Mullally does not believe that this facelift of the language goes against the traditional image that prevailed in the country itself. In 2020, the writer Manchán Magan had significant publishing success with a short book called 32 words for field that collected Irish words with origins in nature and meanings between mystics and magic. Scim, for example, means “small layer of particles” but also “succumb to the supernatural world through sleep.” “I don’t think the language is losing its sense of folklore or its antiquity. On the contrary, I think it’s what attracts people, and not because of some strange ethnonationalist reflex. Ireland is a progressive country”, reflects the journalist, who connects this revival with the process of emancipation from the Catholic Church that the country has also been experiencing for decades.

It escapes no one that An Cailín Ciúin is not the only Irish film with a presence this year at the Oscars. The other film, Banshee in Inisherin, plays in another league. It sits at the senior table, with nine nominations, including best picture. Many Irish people, including writer Mark O’Connell, who published an article stoning the film in the US media outlet Slate, believe that Inisherin’s director Martin McDonagh, born in London to Irish parents, has made a career of exploiting clichés about filmmaking. island that Americans like. Bairéad seems to be alluding to this when he says: “The most interesting films that have come out of our country in recent years have been in Irish. They feel authentically ours and they are not appealing to a foreign idea of ????the Irish”.

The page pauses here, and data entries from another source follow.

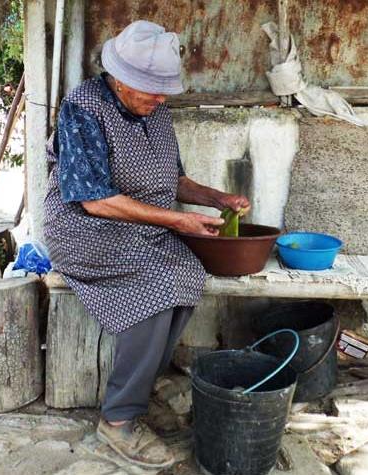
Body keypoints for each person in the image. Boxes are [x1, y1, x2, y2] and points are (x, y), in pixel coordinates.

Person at [43, 20, 249, 469]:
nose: (160, 99)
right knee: (155, 285)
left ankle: (139, 389)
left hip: (144, 228)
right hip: (84, 229)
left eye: (163, 91)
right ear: (120, 79)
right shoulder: (83, 108)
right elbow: (94, 200)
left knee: (188, 274)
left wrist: (219, 198)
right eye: (151, 90)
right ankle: (118, 420)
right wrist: (179, 220)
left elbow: (173, 179)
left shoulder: (154, 111)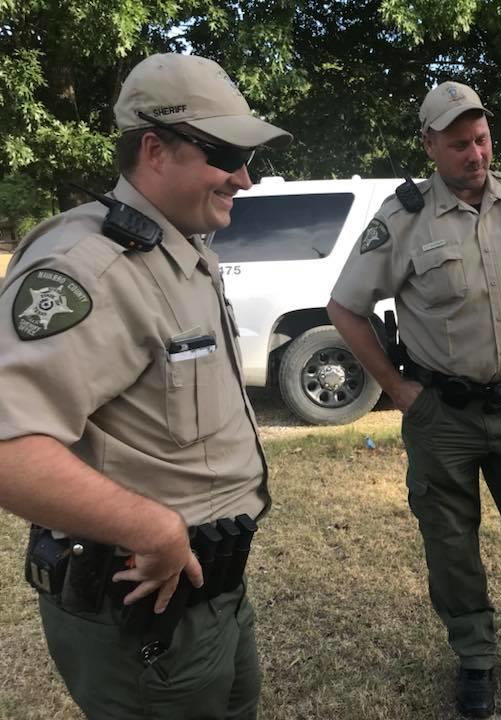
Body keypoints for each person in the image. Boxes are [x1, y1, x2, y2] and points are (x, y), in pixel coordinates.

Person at [0, 53, 291, 719]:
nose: (245, 177)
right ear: (155, 151)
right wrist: (152, 527)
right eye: (226, 153)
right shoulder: (92, 269)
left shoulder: (179, 251)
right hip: (144, 616)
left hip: (210, 594)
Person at [328, 81, 501, 718]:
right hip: (440, 414)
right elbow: (346, 307)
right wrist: (396, 389)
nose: (475, 154)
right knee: (451, 544)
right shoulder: (403, 218)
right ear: (429, 145)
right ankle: (474, 658)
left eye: (480, 139)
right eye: (458, 144)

Mullally also points out: “The first time I saw The quiet girl I was surprised by the way in which the language contributed to the aesthetics of the film. The tone of the film is very much in sync with the Irish language, which is descriptive, poetic and pays attention to detail. Pastiches and clichés about Ireland are an easy sell, especially to Irish-Americans, but scenery and cartoons are no substitute for the real thing.” On Monday the question of which of the two Irelands prevails in Hollywood will be cleared up.